Work to be completed: Print, word for word, the passage of the forum thread below starting with "In linux, the" and going on through "drop to 1x.".

Selected text:
——————

Posted: Sat Jan 07, 2017 6:44 pm
by rwh202
Aurum wrote:rxh202, So if you moved a single 1080 to different slots then does the second 16x slot (PCI_E4) run at x4 when used alone??? I see from the photo that MSI labels the first 16x slot (PCI_E2) as PCI-E3.0 but no label on PCI_E4 just a different lock style.
Yeah, the top slot is fixed x16 connected to the CPU and the lower x16 is actually x4 electrical and connected to the PCH. On more sophisticated motherboards, both slots are often connected to the 16 lanes from the CPU with switches that automatically reconfigure to an x8/x8 config when 2 cards are fitted (or even x0/x16 when just the lower slot used).
In linux, the driver helpfully reports the PCIE link info (width 1x, 4x etc. and speed (that dynamically changes to save power, but was at 5 GT/s for Gen2 and 8 GT/s for Gen3 during tests)) for each connected card, so I've been able to confirm the speeds when running the tests.
foldy wrote:So on Linux with a GTX 1080 gen3 x16 vs gen 3 x1 you loose only 4% and another 4% when going down to gen 2 x1.
But on your particular mainboard you loose another 10% when using mb instead of CPU connection.
Yep, that about sums it up! This experimentation has been informative for me, because in future I'll look for motherboards that allow both GPUs to be connected to the CPU (in an x8/x8 config).

Re: PCI-e bandwidth/capacity limitations

Posted: Sun Jan 08, 2017 6:58 am
by bruce
That's really good work, guys.
rwh202 wrote:... but I just moved the card between slots and used a 1x riser to drop to 1x.
You can also get a 4x riser.

Re: PCI-e bandwidth/capacity limitations

Posted: Sun Jan 08, 2017 10:09 am
by rwh202
bruce wrote:You can also get a 4x riser.

——————

Stored items:
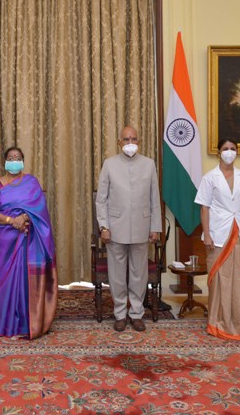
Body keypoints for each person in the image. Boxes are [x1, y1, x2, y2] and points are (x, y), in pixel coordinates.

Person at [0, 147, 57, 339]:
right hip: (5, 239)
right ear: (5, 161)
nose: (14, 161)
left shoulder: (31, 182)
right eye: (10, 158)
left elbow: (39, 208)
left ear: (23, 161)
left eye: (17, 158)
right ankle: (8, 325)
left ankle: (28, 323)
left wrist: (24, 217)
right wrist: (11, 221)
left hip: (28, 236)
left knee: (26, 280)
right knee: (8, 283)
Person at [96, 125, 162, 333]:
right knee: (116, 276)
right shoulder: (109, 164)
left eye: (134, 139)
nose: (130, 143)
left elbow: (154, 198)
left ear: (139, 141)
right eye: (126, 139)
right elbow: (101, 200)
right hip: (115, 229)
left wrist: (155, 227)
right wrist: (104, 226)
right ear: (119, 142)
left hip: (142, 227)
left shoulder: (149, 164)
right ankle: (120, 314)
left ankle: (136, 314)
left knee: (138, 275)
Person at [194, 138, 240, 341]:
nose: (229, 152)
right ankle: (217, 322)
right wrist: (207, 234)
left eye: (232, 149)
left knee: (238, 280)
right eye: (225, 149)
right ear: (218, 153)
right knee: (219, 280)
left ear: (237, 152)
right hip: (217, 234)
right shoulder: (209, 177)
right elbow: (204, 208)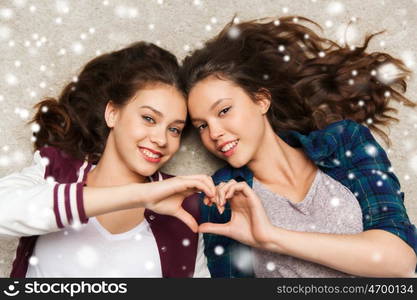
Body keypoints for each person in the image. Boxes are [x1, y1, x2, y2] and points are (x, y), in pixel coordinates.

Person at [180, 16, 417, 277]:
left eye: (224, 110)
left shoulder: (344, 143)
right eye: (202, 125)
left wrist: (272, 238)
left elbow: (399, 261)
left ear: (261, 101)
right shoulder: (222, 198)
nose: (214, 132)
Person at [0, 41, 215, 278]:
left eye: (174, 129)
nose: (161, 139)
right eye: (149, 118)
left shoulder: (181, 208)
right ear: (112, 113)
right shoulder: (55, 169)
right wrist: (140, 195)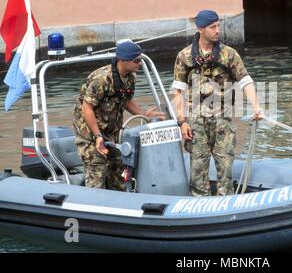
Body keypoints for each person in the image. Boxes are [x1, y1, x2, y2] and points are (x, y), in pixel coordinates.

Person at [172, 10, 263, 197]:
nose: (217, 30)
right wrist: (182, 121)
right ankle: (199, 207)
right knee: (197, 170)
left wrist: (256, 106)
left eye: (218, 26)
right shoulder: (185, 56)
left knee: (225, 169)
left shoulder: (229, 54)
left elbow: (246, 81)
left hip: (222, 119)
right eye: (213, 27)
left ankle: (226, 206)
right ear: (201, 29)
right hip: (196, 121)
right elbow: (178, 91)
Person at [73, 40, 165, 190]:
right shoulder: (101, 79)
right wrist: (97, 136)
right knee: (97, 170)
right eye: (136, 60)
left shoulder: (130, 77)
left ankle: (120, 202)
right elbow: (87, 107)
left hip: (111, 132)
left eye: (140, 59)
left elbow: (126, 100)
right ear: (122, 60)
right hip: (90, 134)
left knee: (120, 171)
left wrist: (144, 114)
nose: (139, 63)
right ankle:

——————

Exercise answer:
In linux, the driver helpfully reports the PCIE link info (width 1x, 4x etc. and speed (that dynamically changes to save power, but was at 5 GT/s for Gen2 and 8 GT/s for Gen3 during tests)) for each connected card, so I've been able to confirm the speeds when running the tests.
foldy wrote:So on Linux with a GTX 1080 gen3 x16 vs gen 3 x1 you loose only 4% and another 4% when going down to gen 2 x1.
But on your particular mainboard you loose another 10% when using mb instead of CPU connection.
Yep, that about sums it up! This experimentation has been informative for me, because in future I'll look for motherboards that allow both GPUs to be connected to the CPU (in an x8/x8 config).

Re: PCI-e bandwidth/capacity limitations

Posted: Sun Jan 08, 2017 6:58 am
by bruce
That's really good work, guys.
rwh202 wrote:... but I just moved the card between slots and used a 1x riser to drop to 1x.